For interest sake, the interspersed pictures our of a party we attended yesterday, the poses were cracking me up. Culturally, people try not to smile for photos unless they get too nervous and smile anyways...
Two years draw to a close, our first term as SIM overseas workers in Ethiopia nears completion. A relatively short time, in which we have aged at least seven years, it’s been sweet, stretching and revealing. At times we’ve intimately felt the nearness, comfort and affirmation of God and other times, we wonder what in the world we’ve done. But it’s been good. So (in a completely non-cliche way) good. To leave home and learn how to live all over again. I think you would laugh if you saw us in a myriad of new situations, us trying to act nonchalant like we’ve been doing this all our lives, when inside our thoughts resound, “What?!?"

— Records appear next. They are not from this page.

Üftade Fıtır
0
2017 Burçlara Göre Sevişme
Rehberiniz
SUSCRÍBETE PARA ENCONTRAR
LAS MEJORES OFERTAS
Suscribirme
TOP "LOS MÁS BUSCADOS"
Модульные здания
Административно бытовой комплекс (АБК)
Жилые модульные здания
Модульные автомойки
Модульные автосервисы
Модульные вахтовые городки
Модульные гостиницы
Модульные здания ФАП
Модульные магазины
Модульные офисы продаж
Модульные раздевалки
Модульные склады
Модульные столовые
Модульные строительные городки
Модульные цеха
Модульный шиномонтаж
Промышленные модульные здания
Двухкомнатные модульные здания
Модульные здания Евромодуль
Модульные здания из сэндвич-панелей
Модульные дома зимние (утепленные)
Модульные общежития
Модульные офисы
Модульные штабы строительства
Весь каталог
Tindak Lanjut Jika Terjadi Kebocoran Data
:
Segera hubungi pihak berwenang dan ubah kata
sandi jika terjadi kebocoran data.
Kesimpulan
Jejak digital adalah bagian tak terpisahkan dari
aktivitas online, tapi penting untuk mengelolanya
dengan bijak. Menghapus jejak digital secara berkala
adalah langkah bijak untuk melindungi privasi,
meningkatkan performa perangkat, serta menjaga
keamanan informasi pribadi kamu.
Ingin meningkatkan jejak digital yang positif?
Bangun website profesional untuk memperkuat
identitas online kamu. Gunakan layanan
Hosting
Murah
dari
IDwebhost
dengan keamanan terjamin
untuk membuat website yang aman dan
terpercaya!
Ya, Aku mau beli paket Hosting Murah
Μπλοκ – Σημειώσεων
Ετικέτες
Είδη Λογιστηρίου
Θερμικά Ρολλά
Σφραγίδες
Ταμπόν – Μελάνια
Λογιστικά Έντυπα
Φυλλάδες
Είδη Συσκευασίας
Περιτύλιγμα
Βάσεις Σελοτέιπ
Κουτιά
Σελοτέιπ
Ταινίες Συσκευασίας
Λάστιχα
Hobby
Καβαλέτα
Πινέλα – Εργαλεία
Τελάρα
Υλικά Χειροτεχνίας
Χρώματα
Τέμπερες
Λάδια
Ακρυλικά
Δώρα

The mother and father are flanking the women in the middle, who insisted on holding the baby in pictures.
As we look to our first home assignment, we’ve taken cues from many fellow colleagues to hear about this time of amazing, this time of transition, this time of travel, this time of chaos, this time of the USA’s food abundance and our major goal for it is for Jon and I not to kill each other. Err.
Just kidding, but we have heard horror stories of how if not managed well, we may very well go crazy. Add on top of this, my weak gift in organization and you know, we’ll need lots of grace. We’re overwhelmed (in the best way) with love and thankfulness, for you, our people. Those who have stood in the gap for us and the Awi people. The many who pray, give, laugh and cry with our stories. Our main goals are truly to refresh and connect with as many people as possible, while staying connected ourselves!
Would you let us know if you want to catch up? If you are a quiet reader or if we don’t know you, we still love you and would be thrilled to hear from you, too. :) We are going to try to do get-togethers in different regions and we would love to have you join in the fun, because it will be fun (if I am not too impossibly awkward) and if we can swing it, this will involve much Ethiopian coffee.
Now, heads down, we press forward, there’s so much we want to do before our departure in June!
And just because this woman needs her own side story:
Inside the mud houses are really dark as usually the only light is coming in through the door. She wanted her picture taken but when the red light flashed at her, pre-flash, she had such a shock that the whole room erupted into laughter and she didn’t calm down for a few minutes.